On ne compte plus le nombre des auteurs qui,l’âge se faisant plus ou moins avancé, se plongent dans leurs souvenirs d’enfance et partagent avec nous ce qu’ils pensent avoir été .

Marie-Aude Murail n’échappe pas aux règles du genre. Sans innover totalement à la manière d’une géniale Nathalie Sarraute, elle tricote son histoire à partir d’une malle aux trésors familiaux léguée par sa mère. Une chance, dans la famille, tout le monde écrit, poétise, dramatise. On fait ainsi la connaissance du couple mythique des grands-parents amoureux mais aussi de leurs propres parents, des secrets dits ou devinés, le tout sur fond de guerre des années 1850-1960 à aujourd’hui. Les photographies donnent vie aux personnages du roman familial et il semble y avoir beaucoup d’honnêteté dans les considérations de l’auteur sur sa condition d’écrivain, ses hésitations, ses rêveries, sa sidération parfois quand, par exemple, elle découvre les réalités du devoir conjugal.
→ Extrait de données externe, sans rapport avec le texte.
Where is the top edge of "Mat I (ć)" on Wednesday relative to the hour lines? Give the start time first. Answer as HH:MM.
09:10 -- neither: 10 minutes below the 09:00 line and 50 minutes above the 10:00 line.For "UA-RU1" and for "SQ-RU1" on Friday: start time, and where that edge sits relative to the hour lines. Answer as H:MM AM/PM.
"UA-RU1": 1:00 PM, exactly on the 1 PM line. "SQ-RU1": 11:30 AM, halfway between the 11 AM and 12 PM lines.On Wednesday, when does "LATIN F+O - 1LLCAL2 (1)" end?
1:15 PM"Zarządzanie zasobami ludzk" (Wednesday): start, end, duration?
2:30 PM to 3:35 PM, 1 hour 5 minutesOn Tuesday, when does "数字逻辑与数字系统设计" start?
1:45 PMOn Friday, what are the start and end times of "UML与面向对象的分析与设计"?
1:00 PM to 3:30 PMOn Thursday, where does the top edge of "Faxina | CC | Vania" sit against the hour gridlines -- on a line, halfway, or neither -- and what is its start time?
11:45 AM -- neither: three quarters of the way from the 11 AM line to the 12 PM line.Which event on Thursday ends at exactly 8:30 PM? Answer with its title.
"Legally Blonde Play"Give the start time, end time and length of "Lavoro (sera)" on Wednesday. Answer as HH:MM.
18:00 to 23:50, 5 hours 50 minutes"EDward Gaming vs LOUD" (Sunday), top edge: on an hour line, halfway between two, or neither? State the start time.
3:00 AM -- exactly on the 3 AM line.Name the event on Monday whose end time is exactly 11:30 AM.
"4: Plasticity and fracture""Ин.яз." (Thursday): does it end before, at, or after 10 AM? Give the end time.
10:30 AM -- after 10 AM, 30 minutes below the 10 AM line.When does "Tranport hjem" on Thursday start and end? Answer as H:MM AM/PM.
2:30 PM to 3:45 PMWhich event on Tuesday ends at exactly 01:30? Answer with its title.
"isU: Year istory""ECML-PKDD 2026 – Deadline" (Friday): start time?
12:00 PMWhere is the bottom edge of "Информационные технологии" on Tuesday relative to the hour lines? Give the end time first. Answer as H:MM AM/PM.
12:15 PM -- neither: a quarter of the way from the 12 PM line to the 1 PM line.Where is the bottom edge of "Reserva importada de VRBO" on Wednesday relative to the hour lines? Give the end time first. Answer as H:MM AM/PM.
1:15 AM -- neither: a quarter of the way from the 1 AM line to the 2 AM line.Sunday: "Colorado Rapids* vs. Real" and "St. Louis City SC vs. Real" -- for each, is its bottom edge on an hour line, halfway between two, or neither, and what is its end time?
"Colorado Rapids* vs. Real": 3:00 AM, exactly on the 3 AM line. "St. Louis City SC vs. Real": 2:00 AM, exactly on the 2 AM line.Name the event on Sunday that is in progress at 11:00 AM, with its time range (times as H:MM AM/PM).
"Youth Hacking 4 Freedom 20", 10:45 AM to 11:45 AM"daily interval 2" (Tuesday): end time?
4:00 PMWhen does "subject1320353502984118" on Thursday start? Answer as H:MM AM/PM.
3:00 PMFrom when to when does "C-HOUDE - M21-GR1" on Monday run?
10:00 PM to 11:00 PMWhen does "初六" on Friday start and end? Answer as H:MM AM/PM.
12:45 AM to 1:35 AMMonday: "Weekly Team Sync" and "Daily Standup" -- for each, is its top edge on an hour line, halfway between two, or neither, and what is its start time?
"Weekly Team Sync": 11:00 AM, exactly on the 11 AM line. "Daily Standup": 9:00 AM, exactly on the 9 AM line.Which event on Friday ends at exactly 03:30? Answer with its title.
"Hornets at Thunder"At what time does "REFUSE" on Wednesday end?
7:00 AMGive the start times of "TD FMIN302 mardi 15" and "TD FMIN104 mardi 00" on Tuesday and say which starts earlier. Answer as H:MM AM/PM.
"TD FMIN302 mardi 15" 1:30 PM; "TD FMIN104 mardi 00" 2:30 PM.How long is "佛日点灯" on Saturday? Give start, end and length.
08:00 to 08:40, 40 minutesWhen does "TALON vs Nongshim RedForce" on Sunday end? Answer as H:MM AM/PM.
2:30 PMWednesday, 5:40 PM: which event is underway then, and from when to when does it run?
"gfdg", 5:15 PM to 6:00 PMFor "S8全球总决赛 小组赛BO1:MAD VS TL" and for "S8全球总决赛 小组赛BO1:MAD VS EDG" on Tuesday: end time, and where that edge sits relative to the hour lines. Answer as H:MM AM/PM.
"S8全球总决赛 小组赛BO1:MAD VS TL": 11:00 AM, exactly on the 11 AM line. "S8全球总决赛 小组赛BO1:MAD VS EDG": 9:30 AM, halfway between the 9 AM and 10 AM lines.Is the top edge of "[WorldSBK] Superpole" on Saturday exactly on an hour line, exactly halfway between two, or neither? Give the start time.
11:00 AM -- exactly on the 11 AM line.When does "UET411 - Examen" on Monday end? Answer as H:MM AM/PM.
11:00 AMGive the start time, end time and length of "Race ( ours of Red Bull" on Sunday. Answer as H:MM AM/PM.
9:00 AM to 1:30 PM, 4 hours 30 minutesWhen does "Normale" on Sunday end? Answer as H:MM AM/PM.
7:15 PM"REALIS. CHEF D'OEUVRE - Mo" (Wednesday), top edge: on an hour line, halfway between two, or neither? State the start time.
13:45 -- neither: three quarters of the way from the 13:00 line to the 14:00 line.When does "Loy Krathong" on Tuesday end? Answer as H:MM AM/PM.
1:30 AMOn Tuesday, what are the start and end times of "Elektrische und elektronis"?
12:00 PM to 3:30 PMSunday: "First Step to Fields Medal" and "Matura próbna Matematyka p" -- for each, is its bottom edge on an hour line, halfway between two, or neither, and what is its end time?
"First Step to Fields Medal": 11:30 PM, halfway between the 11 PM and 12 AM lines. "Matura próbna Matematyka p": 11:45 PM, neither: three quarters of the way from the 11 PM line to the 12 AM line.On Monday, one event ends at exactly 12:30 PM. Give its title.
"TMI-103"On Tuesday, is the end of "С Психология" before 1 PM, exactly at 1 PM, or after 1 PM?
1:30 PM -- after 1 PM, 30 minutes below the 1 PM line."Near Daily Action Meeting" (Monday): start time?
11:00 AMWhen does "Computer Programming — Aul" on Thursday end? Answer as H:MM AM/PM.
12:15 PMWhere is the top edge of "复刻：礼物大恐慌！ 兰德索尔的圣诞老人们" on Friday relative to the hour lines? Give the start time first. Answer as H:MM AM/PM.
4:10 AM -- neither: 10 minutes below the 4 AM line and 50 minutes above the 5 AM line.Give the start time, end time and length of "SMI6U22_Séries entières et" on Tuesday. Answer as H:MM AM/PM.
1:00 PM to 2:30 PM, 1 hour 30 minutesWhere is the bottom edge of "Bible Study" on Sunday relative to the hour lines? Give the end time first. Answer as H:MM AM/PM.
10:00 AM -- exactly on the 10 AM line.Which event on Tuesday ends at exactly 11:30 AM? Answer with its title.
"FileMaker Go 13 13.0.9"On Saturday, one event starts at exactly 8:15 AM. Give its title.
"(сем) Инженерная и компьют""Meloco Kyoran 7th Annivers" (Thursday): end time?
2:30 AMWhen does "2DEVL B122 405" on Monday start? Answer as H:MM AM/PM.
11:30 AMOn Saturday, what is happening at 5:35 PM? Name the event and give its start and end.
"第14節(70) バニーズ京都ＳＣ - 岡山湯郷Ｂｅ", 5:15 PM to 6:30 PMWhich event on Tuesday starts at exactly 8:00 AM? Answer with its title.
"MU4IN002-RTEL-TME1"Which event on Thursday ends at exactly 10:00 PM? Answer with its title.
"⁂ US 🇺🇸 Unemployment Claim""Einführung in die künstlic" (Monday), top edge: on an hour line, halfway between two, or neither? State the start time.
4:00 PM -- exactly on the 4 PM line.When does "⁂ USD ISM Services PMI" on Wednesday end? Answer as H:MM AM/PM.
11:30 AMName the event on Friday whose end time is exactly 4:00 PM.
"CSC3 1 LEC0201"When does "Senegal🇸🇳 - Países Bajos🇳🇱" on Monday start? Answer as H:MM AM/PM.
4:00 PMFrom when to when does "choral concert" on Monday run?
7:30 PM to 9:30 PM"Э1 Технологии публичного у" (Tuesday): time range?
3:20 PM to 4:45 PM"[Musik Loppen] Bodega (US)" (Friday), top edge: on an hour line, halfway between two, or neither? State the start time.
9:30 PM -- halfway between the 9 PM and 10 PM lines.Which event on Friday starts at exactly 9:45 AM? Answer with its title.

Chez les Murail, on s’écrit beaucoup, un peu comme s’il fallait la magie des mots pour que le réel prenne forme, c’est donc à travers les lettres , cartes et autres vestiges du passé qu’on nous invite au voyage. L’auteur aime aussi ce qu’elle appelle «  la culture des enfants » tout en étant parfois effrayée par les marmots et leur « violence inouïe » . Elle n’est pas écrivain par hasard et a choisi son public une fois pour toutes.

Alors les inconditionnels de Marie-Aude Murail découvriront avec plaisir ce qui a construit la femme de lettres,les autres se laisseront prendre au charme d’une histoire riche en rebondissements, fruit du hasard comme tant d’autres histoires mais imagée, documentée et , qui sait, peut-être auront-ils envie de découvrir Simple ou oh Boy !* Si ce  n’est déjà fait ?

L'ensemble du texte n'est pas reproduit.